En disant cela elle pensait à son propre père. Alduis aurait sans doute préféré être élevé par un autre compte tenu de leur relation houleuse. Lui aussi avait fait des erreurs, mais Bérénice ne lui en voulait pas le moins du monde. Il ne pensait pas à mal, il n’avait jamais voulu le blesser consciemment, il était juste maladroit, comme Alduis. Deux maladresses qui ne s’accordaient pas ensemble.
La discussion se poursuivit jusqu’à une question fort embarrassante du jeune homme qui se montra compréhensif. Bien que cela soit déstabilisant, elle s’efforça de lui répondre du mieux qu’elle put - sans doute trop nébuleusement vu le regard perdu dans ses pensées qu’il arborait -. Elle faisait toujours en sorte de répondre aux questions lorsqu’elle en avait la possibilité, et ceux, même si elles pouvaient s’avérer dérangeantes de prime abord. Adéis qui était très curieux ne manquait jamais l’occasion de poser l’une de ces fameuses interrogations.
— Allons, c’est parfaitement normal. répondit-elle à son tour à la suite de ses explications.

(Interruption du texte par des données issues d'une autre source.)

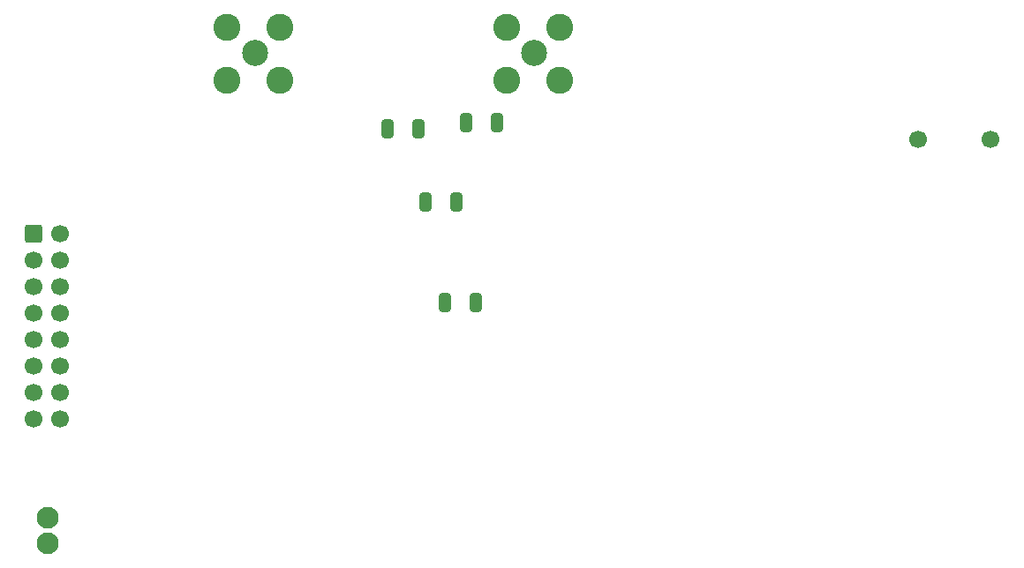
<source format=gbs>
G04 #@! TF.GenerationSoftware,KiCad,Pcbnew,8.0.0*
G04 #@! TF.CreationDate,2024-03-05T11:22:25-05:00*
G04 #@! TF.ProjectId,qse2_ad8137_carrier,71736532-5f61-4643-9831-33375f636172,rev?*
G04 #@! TF.SameCoordinates,Original*
G04 #@! TF.FileFunction,Soldermask,Bot*
G04 #@! TF.FilePolarity,Negative*
%FSLAX46Y46*%
G04 Gerber Fmt 4.6, Leading zero omitted, Abs format (unit mm)*
G04 Created by KiCad (PCBNEW 8.0.0) date 2024-03-05 11:22:25*
%MOMM*%
%LPD*%
G01*
G04 APERTURE LIST*
G04 Aperture macros list*
%AMRoundRect*
0 Rectangle with rounded corners*
0 $1 Rounding radius*
0 $2 $3 $4 $5 $6 $7 $8 $9 X,Y pos of 4 corners*
0 Add a 4 corners polygon primitive as box body*
4,1,4,$2,$3,$4,$5,$6,$7,$8,$9,$2,$3,0*
0 Add four circle primitives for the rounded corners*
1,1,$1+$1,$2,$3*
1,1,$1+$1,$4,$5*
1,1,$1+$1,$6,$7*
1,1,$1+$1,$8,$9*
0 Add four rect primitives between the rounded corners*
20,1,$1+$1,$2,$3,$4,$5,0*
20,1,$1+$1,$4,$5,$6,$7,0*
20,1,$1+$1,$6,$7,$8,$9,0*
20,1,$1+$1,$8,$9,$2,$3,0*%
G04 Aperture macros list end*
%ADD10C,2.600000*%
%ADD11C,2.500000*%
%ADD12C,1.700000*%
%ADD13C,2.100000*%
%ADD14RoundRect,0.250000X-0.600000X-0.600000X0.600000X-0.600000X0.600000X0.600000X-0.600000X0.600000X0*%
%ADD15RoundRect,0.250000X0.325000X0.650000X-0.325000X0.650000X-0.325000X-0.650000X0.325000X-0.650000X0*%
%ADD16RoundRect,0.250000X-0.325000X-0.650000X0.325000X-0.650000X0.325000X0.650000X-0.325000X0.650000X0*%
G04 APERTURE END LIST*
D10*
X121820000Y-42672000D03*
X121820000Y-47752000D03*
X126900000Y-42672000D03*
X126900000Y-47752000D03*
D11*
X124460000Y-45137000D03*
D10*
X148590000Y-42672000D03*
X148590000Y-47752000D03*
X153670000Y-42672000D03*
X153670000Y-47752000D03*
D11*
X151230000Y-45137000D03*
D12*
X195051500Y-53450000D03*
X188051500Y-53450000D03*
D13*
X104597200Y-89752800D03*
X104597200Y-92252800D03*
D14*
X103210000Y-62500000D03*
D12*
X105750000Y-62500000D03*
X103210000Y-65040000D03*
X105750000Y-65040000D03*
X103210000Y-67580000D03*
X105750000Y-67580000D03*
X103210000Y-70120000D03*
X105750000Y-70120000D03*
X103210000Y-72660000D03*
X105750000Y-72660000D03*
X103210000Y-75200000D03*
X105750000Y-75200000D03*
X103210000Y-77740000D03*
X105750000Y-77740000D03*
X103210000Y-80280000D03*
X105750000Y-80280000D03*
D15*
X145669000Y-69088000D03*
X142719000Y-69088000D03*
D16*
X140858000Y-59451000D03*
X143808000Y-59451000D03*
D15*
X140125000Y-52450000D03*
X137175000Y-52450000D03*
X147652000Y-51816000D03*
X144702000Y-51816000D03*
M02*

</source>
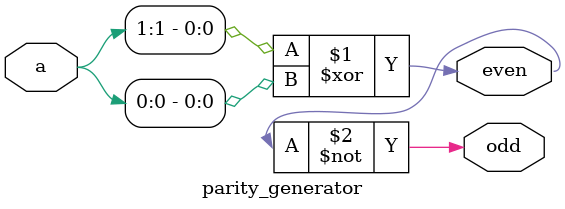
<source format=v>
module parity_generator(input[1:0] a,output even,odd);

// even = A xor B
// odd =  ~(A xor B)

xor(even,a[1],a[0]);
not(odd,even);

endmodule 
</source>
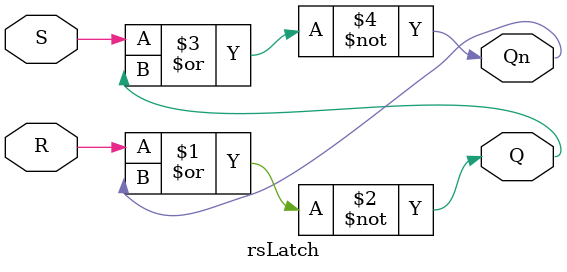
<source format=v>
`timescale 1ns / 1ps
module rsLatch(
    input R,
    input S,
    output Q,
    output Qn
    );
	 
	 assign Q = ~(R|Qn);
	 assign Qn = ~(S|Q);

endmodule

</source>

Tous deux feraient mieux qu’ils pourraient pour atteindre leurs objectifs réciproques. L’avenir leur dirait s’ils y parviendraient. Il n’existait qu’une seule certitude : il n’y avait qu’en essayant que l’on pouvait savoir si le jeu en valait la chandelle.
Ils bavardèrent quelques minutes supplémentaires, puis Bérénice songeant à son petit garçon qui l’attendait prit congé en emportant le magnifique recueil d’illustration.